That’s not have teachers pay works
Looks like she needs to stay of the pork pies
What relevance does your comment have to the issue of teachers striking?
Setting an example perhaps?
What example is that then? That children should judge others based on how they look? That larger people are less worthy then smaller people? That children all need to look a certain way?
Also proves not exactly on starvation wages.
Has that person claimed they are on starvation wages then?
She obviously isn’t a PE teacher it would seem. Probably highly qualified in Wokism.¼
Is it a negative to be alert and aware of social inequalities?
Just had a look at the percentage of students at each island secondary school who get grade 5 or above (mere 60% of possible marks required for grade 5!) in key subjects. The stats are shocking and no you don’t deserve a pay rise.
The island schools get the worst results in the whole of the UK. Dismal.
Maybe because teachers are treated like trash
Threaten them the sack to all of them lazy sods and see what happens! The government to use guts to confront these people not soft pedalling!!
What would sacking the teachers achieve?
A saving? Can’t imagine GCSE grades would be affected.
My Cousin was a teacher for years and hardly hard work as she used to teach in the prisons in the evenings too to get even more money. So hardly overworked
Most of us working are too tired out to work evenings as well
A woke inadequate bunch of lazy individuals.
Even if the Lollipop guy is off NONE wii done the stick to aid children. Oh so caring. NOT
A saving for who?
All of the people who would no longer be able to work because they would need to be home looking after their children? Oh wait, no not them…
Maybe the government who would now need to be paying all of those extra benefits to the people who are now no longer able to work? Oh not them either…
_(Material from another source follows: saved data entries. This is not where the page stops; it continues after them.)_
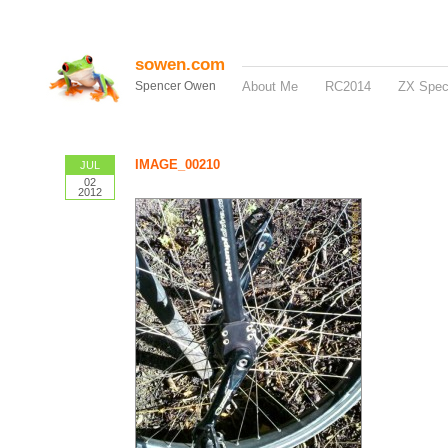
sowen.com
Spencer Owen
About Me
RC2014
ZX Spe
IMAGE_00210
JUL
02
2012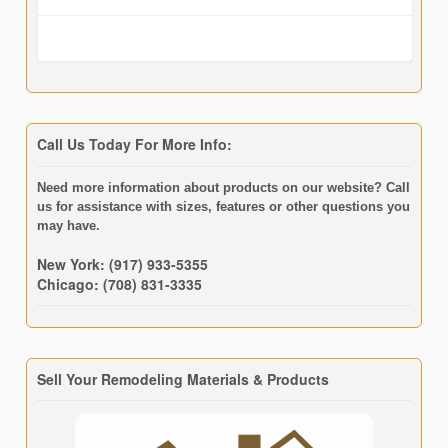
Call Us Today For More Info:
Need more information about products on our website? Call
us for assistance with sizes, features or other questions you
may have.
New York: (917) 933-5355
Chicago: (708) 831-3335
Sell Your Remodeling Materials & Products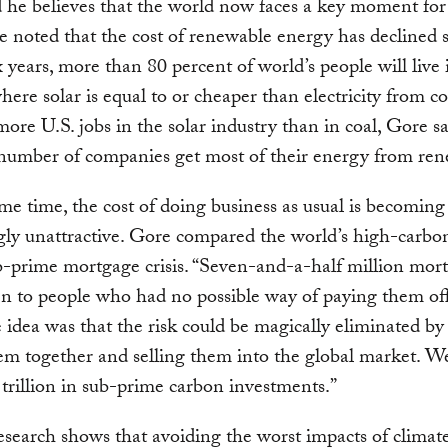
 he believes that the world now faces a key moment for
e noted that the cost of renewable energy has declined
ix years, more than 80 percent of world’s people will live 
here solar is equal to or cheaper than electricity from co
ore U.S. jobs in the solar industry than in coal, Gore s
number of companies get most of their energy from ren
me time, the cost of doing business as usual is becoming
gly unattractive. Gore compared the world’s high-carbon 
b-prime mortgage crisis. “Seven-and-a-half million mor
n to people who had no possible way of paying them off
e idea was that the risk could be magically eliminated b
hem together and selling them into the global market. 
trillion in sub-prime carbon investments.”
esearch shows that avoiding the worst impacts of clima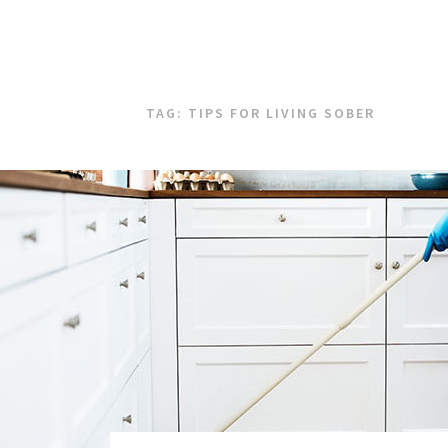
TAG:
TIPS FOR LIVING SOBER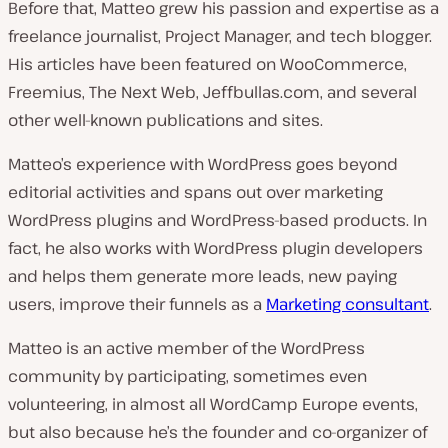
Before that, Matteo grew his passion and expertise as a
freelance journalist, Project Manager, and tech blogger.
His articles have been featured on WooCommerce,
Freemius, The Next Web, Jeffbullas.com, and several
other well-known publications and sites.
Matteo’s experience with WordPress goes beyond
editorial activities and spans out over marketing
WordPress plugins and WordPress-based products. In
fact, he also works with WordPress plugin developers
and helps them generate more leads, new paying
users, improve their funnels as a
Marketing consultant
.
Matteo is an active member of the WordPress
community by participating, sometimes even
volunteering, in almost all WordCamp Europe events,
but also because he’s the founder and co-organizer of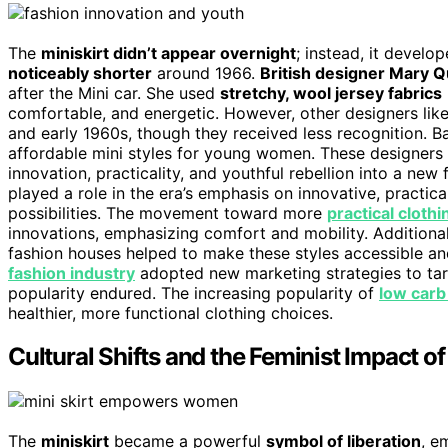
The
miniskirt didn’t appear overnight
; instead, it develo
noticeably shorter
around 1966.
British designer Mary 
after the Mini car. She used
stretchy, wool jersey fabrics
comfortable, and energetic. However, other designers like 
and early 1960s, though they received less recognition. Ba
affordable mini styles for young women. These designers 
innovation, practicality, and youthful rebellion into a new
played a role in the era’s emphasis on innovative, practic
possibilities. The movement toward more
practical clothi
innovations, emphasizing comfort and mobility. Additional
fashion houses helped to make these styles accessible and
fashion industry
adopted new marketing strategies to tar
popularity endured. The increasing popularity of
low carb
healthier, more functional clothing choices.
Cultural Shifts and the Feminist Impact of
The
miniskirt
became a powerful
symbol of liberation
, e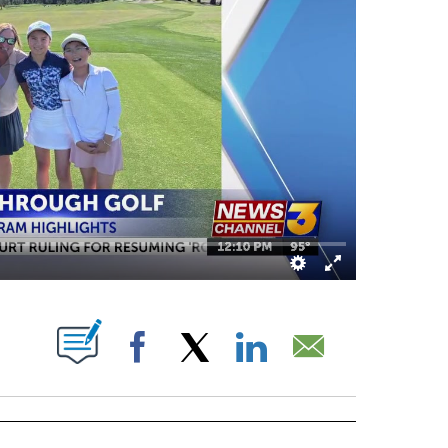
OUT NEW PAGES ON "".
Facebook
X
LinkedIn
Email
IVE NOTIFICATIONS ABOUT NEW PAGES ON "EVENTS".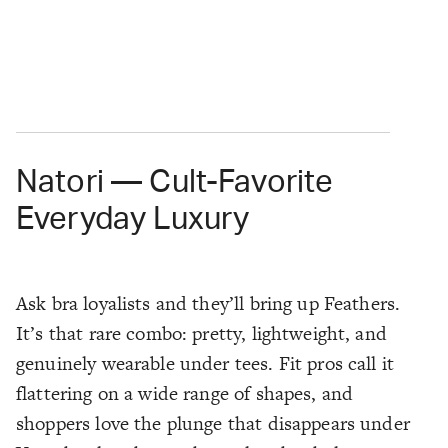
Natori — Cult-Favorite
Everyday Luxury
Ask bra loyalists and they’ll bring up Feathers.
It’s that rare combo: pretty, lightweight, and
genuinely wearable under tees. Fit pros call it
flattering on a wide range of shapes, and
shoppers love the plunge that disappears under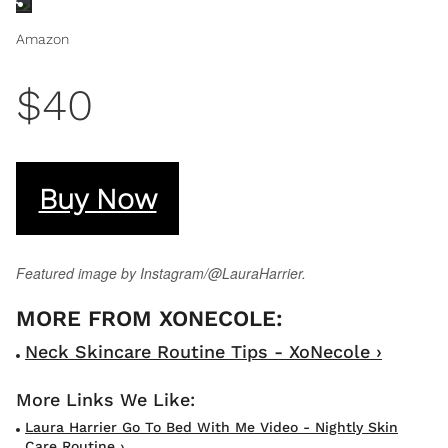
Amazon
$40
Buy Now
Featured image by Instagram/@LauraHarrier.
Neck Skincare Routine Tips - XoNecole ›
Laura Harrier Go To Bed With Me Video - Nightly Skin
Care Routine ›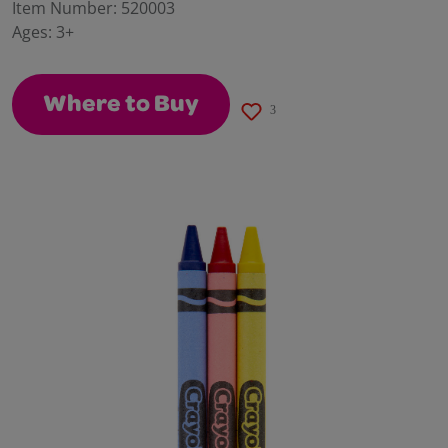
value.
Item Number:
520003
Same
Ages:
3+
page
link.
Where to Buy
3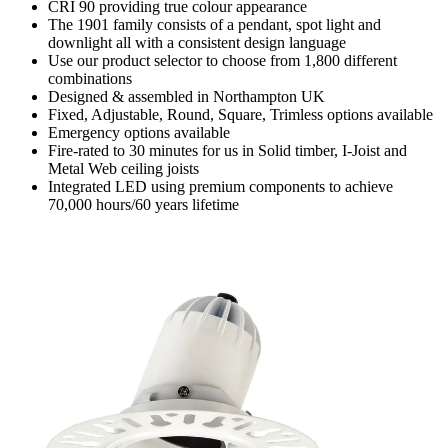
CRI 90 providing true colour appearance
The 1901 family consists of a pendant, spot light and
downlight all with a consistent design language
Use our product selector to choose from 1,800 different
combinations
Designed & assembled in Northampton UK
Fixed, Adjustable, Round, Square, Trimless options available
Emergency options available
Fire-rated to 30 minutes for us in Solid timber, I-Joist and
Metal Web ceiling joists
Integrated LED using premium components to achieve
70,000 hours/60 years lifetime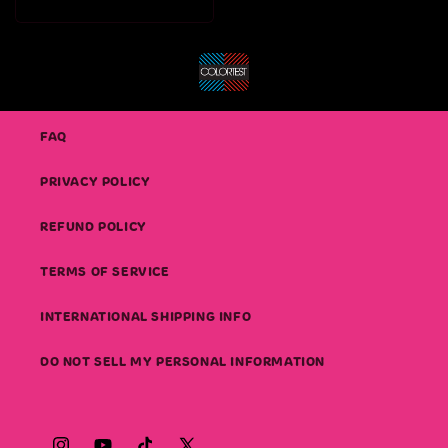
price
FAQ
PRIVACY POLICY
REFUND POLICY
TERMS OF SERVICE
INTERNATIONAL SHIPPING INFO
DO NOT SELL MY PERSONAL INFORMATION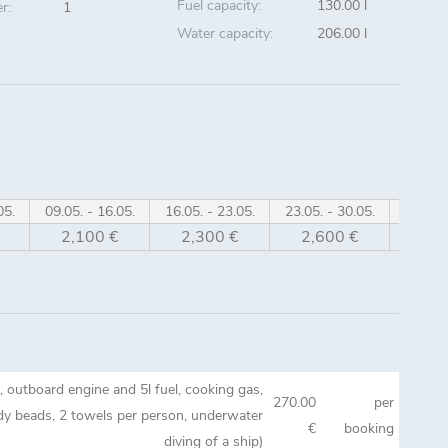
Fuel capacity:
130.00 l
r:
1
Water capacity:
206.00 l
05.
09.05. - 16.05.
16.05. - 23.05.
23.05. - 30.05.
30.05. 
2,100 €
2,300 €
2,600 €
2,8
gi, outboard engine and 5l fuel, cooking gas,
270.00
per
ady beads, 2 towels per person, underwater
€
booking
diving of a ship)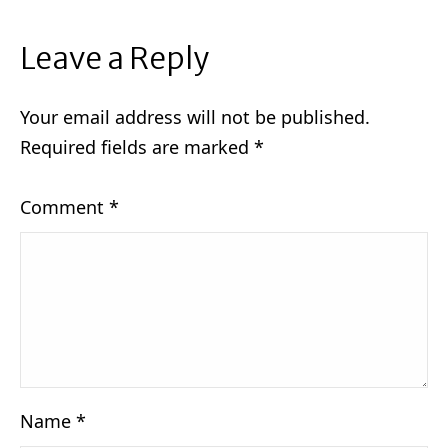
Leave a Reply
Your email address will not be published.
Required fields are marked
*
Comment
*
Name
*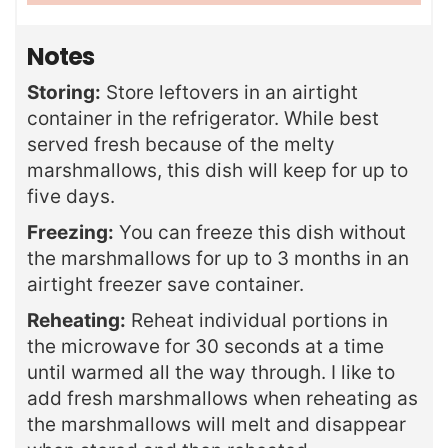
Notes
Storing:
Store leftovers in an airtight
container in the refrigerator. While best
served fresh because of the melty
marshmallows, this dish will keep for up to
five days.
Freezing:
You can freeze this dish without
the marshmallows for up to 3 months in an
airtight freezer save container.
Reheating:
Reheat individual portions in
the microwave for 30 seconds at a time
until warmed all the way through. I like to
add fresh marshmallows when reheating as
the marshmallows will melt and disappear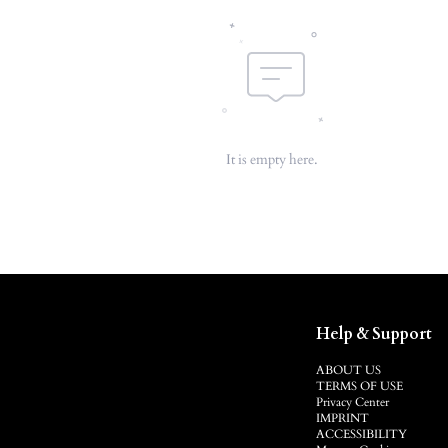
It is empty here.
Help & Support
ABOUT US
TERMS OF USE
Privacy Center
IMPRINT
ACCESSIBILITY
Maybe you meant the schools who would receive even less funding and likely need to close? Hmm not them…
Please enlighten us?
Y9 onwards don’t need a babysitter. They can sit at home and learn nothing much like they do now in school. Check the GCSE stats for island schools – jobs aren’t being done properly. If you worked in a private sector and massively underperformed, you wouldn’t go on strike asking for more money. Absolute joke and a cheek.
So your serious suggestion is that we get rid of all schooling from year 9 onwards?
What are you talking about people underperforming in a private sector don’t strike or ask for more money? It happens all the time! In every company, if cost of living goes up, unions fight for pay rises.
The difference is, in the private sector, those pay rises are agreed and given.
No child needs education after y9! Send them to the pits like I was!